The sophomore theater arts major put together the Facebook group that organized the protest herself.
"I started the Facebook group on a whim Monday night after a friend of mine at Mary Washington sent me a link to the national Facebook page," Grossman said. "This isn't just a California issue, it's an issue across America."
"I'm gay, I want my right to marry," Grossman said. "I want to live in an America where I'm not just tolerated, but accepted."
As the group got moving some participants handed out signs with slogans as simple as "Why do we still have to protest this crap?" to a paraphrase from Richard Le Gallienne's translation of the Rubaiyat of Omar Khayyam: "I have no care about that book above; so I be written in the book of love."
Grossman said she saw gay marriage as a matter of simple fairness and tied it to the separation of church and state.
"[Religious] marriage is a religious ceremony.
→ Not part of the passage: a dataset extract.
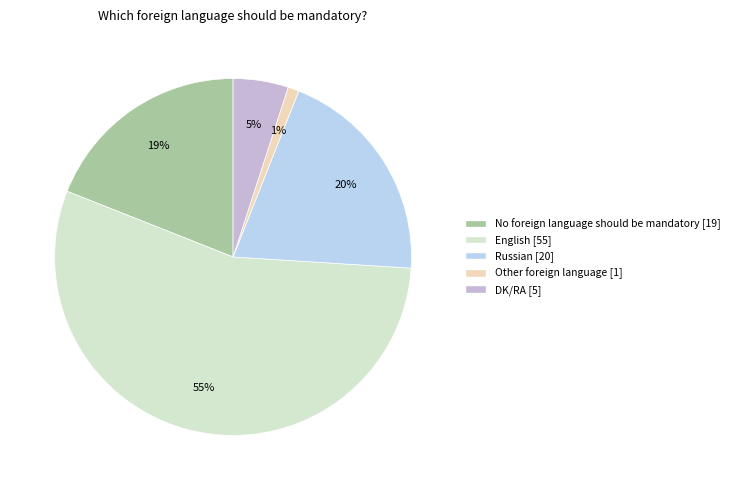

To the nearest percent, what portion does English represent?

55%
I think the state should allow a civil union and if the church wants to have a ceremony, that's fine," Grossman said. "I'm not interested in forcing the local Catholic Church into performing my marriage."
Several protestors said they wanted to draw attention to the gay and lesbian community in Blacksburg and at Virginia Tech and to highlight what they see as an injustice.
"I'll never be able to wrap my mind around how gay love is any different than straight love," said junior computer science major Maggie Mooney. "I want to draw attention to gay rights as an issue."
Dorothy Atkinson a theater arts graduate student said she brought her support as a straight ally.
"I have a lot of gay friends, this feels like a huge issue. This is a huge civil rights issue," Atkinson said.
Junior computer science major Tom Dinkelmeyer said he was disappointed by the vote in California.
"I have a lot of gay friends, it troubles me that their marriages will be invalidated," Dinkelmeyer said.
David Merryman, a junior theater art major, said he was let down as well.
"I was very disappointed by the ballot initiatives banning gay marriage, but most especially Prop. 8," Merryman said.
Passers-by seemed surprised to see such a large and vocal gathering on campus on a Saturday, but nearly all voiced support by cheering or waving, passing cars honked and waved their encouragement as well.
After the protest returned to the drill field, a group of more than 30 students remained to continue the protest.
Graduate student Daren Maczka said he was upset by this recent turn in American politics.
"I think same-sex marriage is a civil rights issue," Maczka said. ""What we had was a democratic vote to take away a minority group's rights."
Maczka said he wanted to expose what he saw as a fundamental unfairness in a majority voting to take away a minority group's rights.
"It's baloney, they used lies to pass [Prop. 8]. They told people their kids would be indoctrinated, that their churches would be censored," Maczka said.
Sophomore computer engineering Taylor Eubank said he thought exposure to gay and lesbian people was key to understanding and tolerance.
"When I was still in high school, I would've been against gay marriage," Eubank said. "Now that I've had a chance to hang out with some gay people, I realize that these are regular people. There's nothing wrong with them."
Eubank shouted most of the cadences for the group as it marched.
Grossman said she felt like the march was successful.
"I'm happy, I think the flash mob failed in front of D2, but I'd call it a success," Grossman said.
"We had an open house with a lot of high school seniors visiting today. I think it's cool, hopefully they'll see that there's a chance for them to get socially active early," Eubank said.